Betreff: Anschiss
Wortwörtlich genommen ist ein Anschiss natürlich kein Anschiss. Beim Anschiss, wie ich ihn erlebe, geht es verbal zu, nicht rektal. Auch bei Drohungen wie „Du kriegst gleich den Arsch voll“ muss ich mir um meinen, übrigens wohlgeformten, Hintern keine Sorgen machen. Wenn es bei uns was auf den Allerwertesten gibt, dann einen Klapps, aufmunternd, wegweisend, freundlich.
Und körperliche Züchtigung, sehr selten, findet nicht unter Benutzung meines Hinterteils statt, sondern Herrchen greift ins Halsband und schüttelt mich. Oder sein Knie bohrt sich in meine Flanke. Oder sein Ellenbogen schubst mich. Aber solche Choleriken haben immer eine Vorgeschichte, das will ich hier mal zugeben.
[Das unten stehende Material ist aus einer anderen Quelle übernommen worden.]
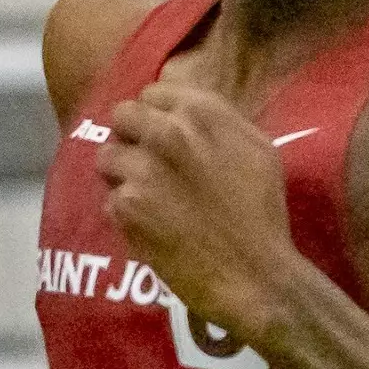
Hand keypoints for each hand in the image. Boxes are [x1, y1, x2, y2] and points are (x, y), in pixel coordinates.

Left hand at [96, 82, 303, 339]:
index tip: (160, 134)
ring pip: (106, 157)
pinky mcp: (125, 205)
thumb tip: (180, 109)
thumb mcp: (256, 150)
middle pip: (120, 116)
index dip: (153, 115)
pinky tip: (150, 225)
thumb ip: (217, 121)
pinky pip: (110, 198)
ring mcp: (142, 169)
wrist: (254, 274)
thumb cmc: (262, 213)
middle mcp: (167, 133)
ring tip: (146, 197)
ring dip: (121, 175)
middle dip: (130, 137)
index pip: (151, 94)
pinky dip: (125, 212)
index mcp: (203, 113)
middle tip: (145, 162)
Einen richtigen Anschiss gab es neulich erst wieder, als wir herrlich durch den Herbstwald auf Gassi waren und ich einem Eichhörnchen nachsetzte. Wenn ich jetzt die Worte von Herrchen hier zitiere, ist die Situation kaum notdürftig beschrieben: „Hiergeblieben“, „Hier wird nicht gejagt“, „Lässt du das wohl bleiben“. Denn der Ton macht die Musik, und der ist dann so gewalttätig, dass ich es doch besser sein lasse mit dem Eichhörnchen. Allerdings tue ich das nicht nur aus Disziplin, sondern auch aus kalter Berechnung. Ich weiß, dass ich das Eichhörnchen sowieso nicht kriege, aber den freundlichen Klapps von Herrchen, Fellpflege und im weiteren Verlauf des Tages ein getrocknetes Rinderohr kriege ich sehr wohl.
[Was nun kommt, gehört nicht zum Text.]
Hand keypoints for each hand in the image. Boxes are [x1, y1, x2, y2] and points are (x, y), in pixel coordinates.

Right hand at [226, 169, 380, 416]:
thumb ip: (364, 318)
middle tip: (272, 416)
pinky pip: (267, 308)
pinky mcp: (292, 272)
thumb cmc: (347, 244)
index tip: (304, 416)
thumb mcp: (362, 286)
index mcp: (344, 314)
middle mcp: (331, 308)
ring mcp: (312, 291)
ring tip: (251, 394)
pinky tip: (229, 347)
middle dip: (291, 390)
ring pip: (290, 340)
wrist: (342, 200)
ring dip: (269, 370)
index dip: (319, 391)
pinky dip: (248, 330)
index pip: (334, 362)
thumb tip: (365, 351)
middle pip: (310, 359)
Nun mal ehrlich, eigentlich ist es doch ungerecht, wie rüde die Sprache den rektalen Körperausgang benutzt. Man hört ja auch oft „Du Arsch“, „Das geht mir am Arsch vorbei“, „Du kriegst einen Tritt in den Hintern“, „Du Arschgeige“, „Du Arschgesicht“, „Du Arschloch“, „Das ist im Arsch“. Aber was ist es denn bei Lichte besehen mit diesem Arsch? Ich sehe den meinen mit Wohlgefallen, wenn ich mich einkuschle. Mir persönlich ist es auch immer ein Wohltat, wenn ich mich über meinen Hinterausgang lösen kann. Selbst beim unangenehmen Dünnpfiff kann ich nicht meinem Loch rektal die Schuld geben, sondern der Mahlzeit vorn, dem Magen, dem Darm – und damit wieder Herrchen. Und wer es womöglich richtig findet, dass der Hintern so negativ gesehen wird, weil es da so stark riecht, dem kann ich nur empfehlen, mal kurz seine Nase in mein Maul zu halten.
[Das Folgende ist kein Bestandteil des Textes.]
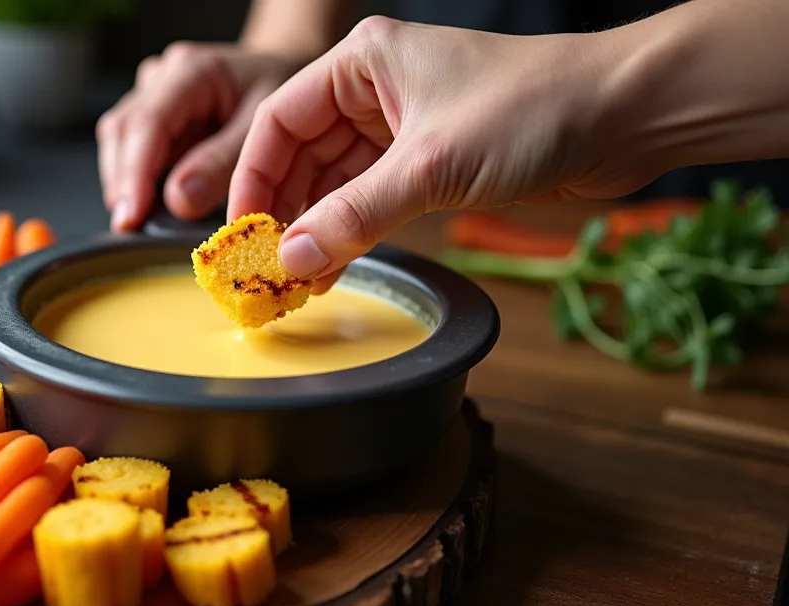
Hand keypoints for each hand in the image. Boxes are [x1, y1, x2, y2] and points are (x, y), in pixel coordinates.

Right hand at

Aber gut, ich werde es nicht ändern können, dass der Hintern in der Sprache so abfällig behandelt wird. Das wird so weitergehen, auch mit den Anschissen. Ehrlich gesagt, ich habe mit der Persönlichkeitsbildung bei Herrchen eine derart fordernde Lebensaufgabe, dass ich mich um diese ganze Sprach-Kacke nicht auch noch kümmern kann.
Oh, scheiße, während ich so räsoniere, bin ich doch glatt aus Versehen durch die halbgeöffnet Gartentür aufs Nachbargrundstück. Herrchen hat’s gesehen und baut sich schon auf der Terrasse auf, um mich wieder hereinzubitten, natürlich unfreundlich. Herrje, der Anschiss lauert aber echt überall.
Das ist übrigens auch ein Lieblingssatz von Herrchen. Immer noch, obwohl ich seinen fatalen Fatalismus nun schon seit fast vier Jahren bekämpfe, und das full time und nicht bloß zwanzig Stunden in der Woche. Vielleicht bräuchte er schlicht mal den Arsch voll.